Перепишите фрагмент текста о поездке к границе от слов «Я и сопровождавшие» до слов «на другого коня.», заменив «красноармейцы» на «пограничники».

=== ИСХОДНЫЙ ТЕКСТ ===
▼▼▼
Я и сопровождавшие меня красноармейцы поздоровались с афганцами, и все мы, усевшись на коней, двинулись к границе. Едва мы миновали последний советский пост и выехали по узкой дорожке в поле, усеянное кольями и рвами, как конь мой, завидев далеко впереди себя на горе табун кобылиц, закусил поводья, — он был без мундштуков, — и понесся к ним прямо по полю. У меня на пальцах от стянутых ремней показалась кровь. Поводья лопнули, подпруга тоже, и я слетел с лошади, застряв левой ногой в стремени и пытаясь упираться в землю руками, чтобы не удариться головой о камни. К счастью, стремя оторвалось, и меня, хотя и расшибленного до крови, подняли и пересадили на другого коня.
▲▲▲
=== ЗАПИСИ НАБОРА ДАННЫХ ===
▼▼▼
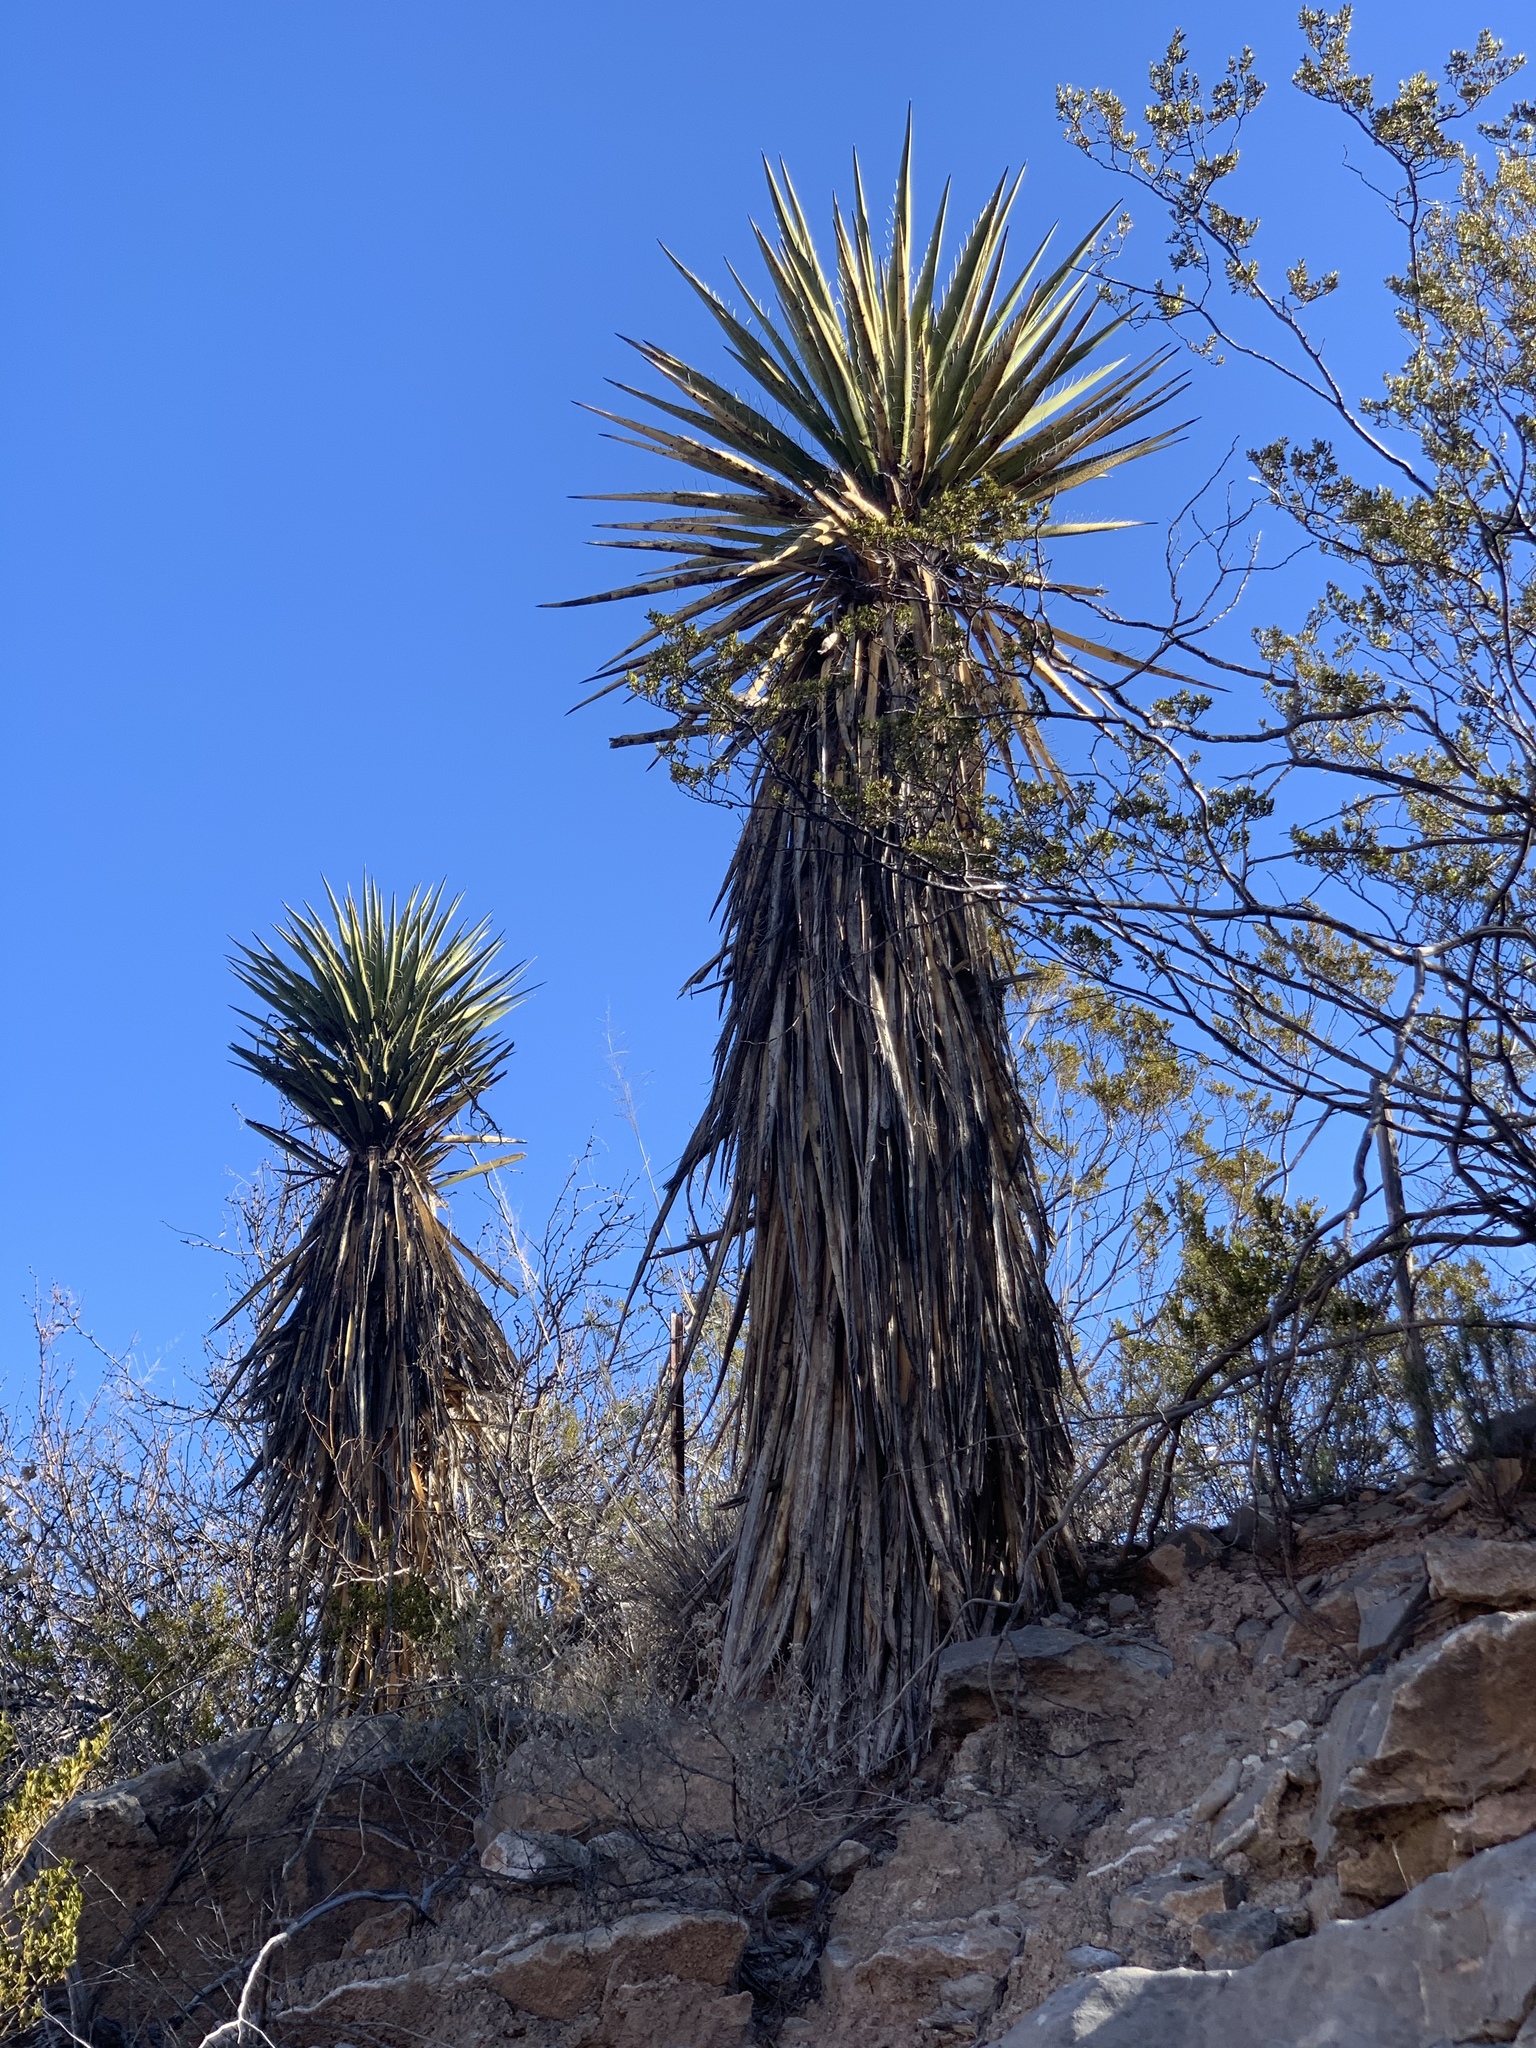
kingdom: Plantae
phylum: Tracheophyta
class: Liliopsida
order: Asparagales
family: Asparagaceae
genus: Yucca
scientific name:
▲▲▲
=== ОТВЕТ НА ЗАДАНИЕ ===
Я и сопровождавшие меня пограничники поздоровались с афганцами, и все мы, усевшись на коней, двинулись к границе. Едва мы миновали последний советский пост и выехали по узкой дорожке в поле, усеянное кольями и рвами, как конь мой, завидев далеко впереди себя на горе табун кобылиц, закусил поводья, — он был без мундштуков, — и понесся к ним прямо по полю. У меня на пальцах от стянутых ремней показалась кровь. Поводья лопнули, подпруга тоже, и я слетел с лошади, застряв левой ногой в стремени и пытаясь упираться в землю руками, чтобы не удариться головой о камни. К счастью, стремя оторвалось, и меня, хотя и расшибленного до крови, подняли и пересадили на другого коня.